[WHAT THE TASK REQUIRES] Where the string "como" occurs in a line of the data below, that line should be copied.

········

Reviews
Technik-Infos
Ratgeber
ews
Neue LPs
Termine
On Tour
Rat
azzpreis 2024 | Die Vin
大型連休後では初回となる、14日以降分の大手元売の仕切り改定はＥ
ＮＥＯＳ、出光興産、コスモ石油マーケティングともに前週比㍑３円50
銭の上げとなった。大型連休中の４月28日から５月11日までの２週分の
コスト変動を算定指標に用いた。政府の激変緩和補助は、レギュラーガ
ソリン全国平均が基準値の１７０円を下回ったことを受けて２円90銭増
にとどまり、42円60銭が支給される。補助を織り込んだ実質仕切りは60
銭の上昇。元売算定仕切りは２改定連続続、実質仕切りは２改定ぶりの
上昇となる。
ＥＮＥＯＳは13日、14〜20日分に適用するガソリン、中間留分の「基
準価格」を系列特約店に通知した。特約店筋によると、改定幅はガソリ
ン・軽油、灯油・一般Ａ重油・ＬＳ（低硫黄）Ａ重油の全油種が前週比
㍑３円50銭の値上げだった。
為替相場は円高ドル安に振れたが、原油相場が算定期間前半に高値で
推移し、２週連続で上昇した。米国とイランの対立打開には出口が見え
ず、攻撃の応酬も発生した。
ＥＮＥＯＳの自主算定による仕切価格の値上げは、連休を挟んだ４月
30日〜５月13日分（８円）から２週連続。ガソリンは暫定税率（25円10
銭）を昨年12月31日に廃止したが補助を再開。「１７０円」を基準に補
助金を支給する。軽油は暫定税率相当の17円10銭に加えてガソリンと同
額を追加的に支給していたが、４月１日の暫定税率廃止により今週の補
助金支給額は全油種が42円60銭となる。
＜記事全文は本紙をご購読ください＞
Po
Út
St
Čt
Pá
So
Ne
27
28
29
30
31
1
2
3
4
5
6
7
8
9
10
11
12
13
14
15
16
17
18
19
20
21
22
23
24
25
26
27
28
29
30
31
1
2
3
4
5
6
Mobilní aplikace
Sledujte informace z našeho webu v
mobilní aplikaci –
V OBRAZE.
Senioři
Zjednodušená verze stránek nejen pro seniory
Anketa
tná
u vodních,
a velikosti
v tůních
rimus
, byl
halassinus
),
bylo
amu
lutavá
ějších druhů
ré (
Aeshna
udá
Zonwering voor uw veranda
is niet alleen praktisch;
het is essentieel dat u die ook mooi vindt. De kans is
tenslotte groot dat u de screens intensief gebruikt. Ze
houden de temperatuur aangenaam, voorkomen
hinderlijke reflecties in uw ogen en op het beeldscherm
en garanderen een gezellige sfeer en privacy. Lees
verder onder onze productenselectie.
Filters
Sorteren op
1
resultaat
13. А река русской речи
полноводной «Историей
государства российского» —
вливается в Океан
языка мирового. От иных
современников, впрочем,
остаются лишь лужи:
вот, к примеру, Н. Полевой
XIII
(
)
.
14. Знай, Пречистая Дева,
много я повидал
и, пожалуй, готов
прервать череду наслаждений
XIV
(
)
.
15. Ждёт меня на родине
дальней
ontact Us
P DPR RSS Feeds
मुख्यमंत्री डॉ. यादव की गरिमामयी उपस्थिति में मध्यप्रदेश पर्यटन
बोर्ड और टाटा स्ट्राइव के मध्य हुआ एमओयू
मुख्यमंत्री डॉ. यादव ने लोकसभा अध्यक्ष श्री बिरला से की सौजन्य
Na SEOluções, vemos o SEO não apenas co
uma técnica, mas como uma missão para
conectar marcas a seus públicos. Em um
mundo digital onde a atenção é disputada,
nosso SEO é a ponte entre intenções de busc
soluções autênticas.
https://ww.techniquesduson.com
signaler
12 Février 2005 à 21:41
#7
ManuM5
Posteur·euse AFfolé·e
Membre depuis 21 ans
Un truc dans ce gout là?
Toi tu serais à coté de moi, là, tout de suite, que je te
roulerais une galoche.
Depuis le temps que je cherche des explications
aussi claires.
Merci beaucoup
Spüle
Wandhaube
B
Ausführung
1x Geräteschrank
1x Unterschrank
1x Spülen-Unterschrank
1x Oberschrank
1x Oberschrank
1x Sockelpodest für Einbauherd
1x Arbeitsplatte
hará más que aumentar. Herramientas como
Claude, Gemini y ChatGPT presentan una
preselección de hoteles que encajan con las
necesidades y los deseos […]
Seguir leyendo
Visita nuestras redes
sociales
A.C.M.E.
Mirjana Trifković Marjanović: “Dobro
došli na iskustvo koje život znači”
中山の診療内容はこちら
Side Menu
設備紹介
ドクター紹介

········

[REPLY]
uma técnica, mas como uma missão para
hará más que aumentar. Herramientas como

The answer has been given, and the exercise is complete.